> [ACTION ITEM]: The answer should be every line below, repeated exactly, with the images left out.

Items from a data source
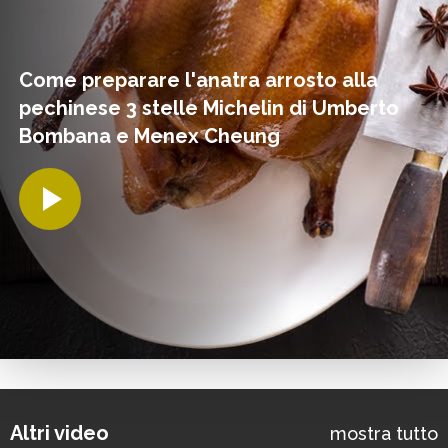
Come preparare l'anatra arrosto alla
pechinese 3 stelle Michelin di Umberto
Bombana e Menex Cheung
Altri video
mostra tutto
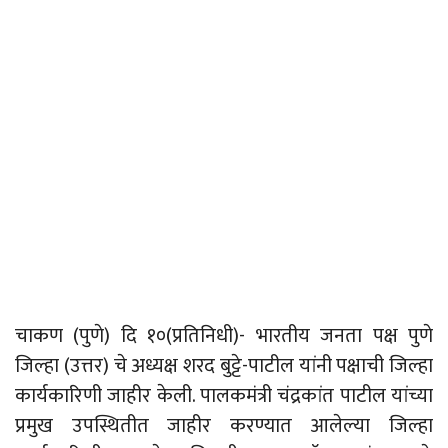
चाकण (पुणे) दि १०(प्रतिनिधी)- भारतीय जनता पक्ष पुणे
जिल्हा (उत्तर) चे अध्यक्ष शरद बुट्टे-पाटील यांनी पक्षाची जिल्हा
कार्यकारिणी जाहीर केली. पालकमंत्री चंद्रकांत पाटील यांच्या
प्रमुख उपस्थितीत जाहीर करण्यात आलेल्या जिल्हा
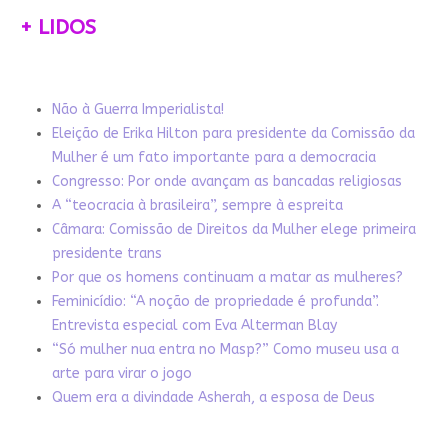
+ LIDOS
Não à Guerra Imperialista!
Eleição de Erika Hilton para presidente da Comissão da
Mulher é um fato importante para a democracia
Congresso: Por onde avançam as bancadas religiosas
A “teocracia à brasileira”, sempre à espreita
Câmara: Comissão de Direitos da Mulher elege primeira
presidente trans
Por que os homens continuam a matar as mulheres?
Feminicídio: “A noção de propriedade é profunda”.
Entrevista especial com Eva Alterman Blay
“Só mulher nua entra no Masp?” Como museu usa a
arte para virar o jogo
Quem era a divindade Asherah, a esposa de Deus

> [YOUR SOLUTION]:
Come preparare l'anatra arrosto alla
pechinese 3 stelle Michelin di Umberto
Bombana e Menex Cheung
Altri video
mostra tutto
चाकण (पुणे) दि १०(प्रतिनिधी)- भारतीय जनता पक्ष पुणे
जिल्हा (उत्तर) चे अध्यक्ष शरद बुट्टे-पाटील यांनी पक्षाची जिल्हा
कार्यकारिणी जाहीर केली. पालकमंत्री चंद्रकांत पाटील यांच्या
प्रमुख उपस्थितीत जाहीर करण्यात आलेल्या जिल्हा
+ LIDOS
Não à Guerra Imperialista!
Eleição de Erika Hilton para presidente da Comissão da
Mulher é um fato importante para a democracia
Congresso: Por onde avançam as bancadas religiosas
A “teocracia à brasileira”, sempre à espreita
Câmara: Comissão de Direitos da Mulher elege primeira
presidente trans
Por que os homens continuam a matar as mulheres?
Feminicídio: “A noção de propriedade é profunda”.
Entrevista especial com Eva Alterman Blay
“Só mulher nua entra no Masp?” Como museu usa a
arte para virar o jogo
Quem era a divindade Asherah, a esposa de Deus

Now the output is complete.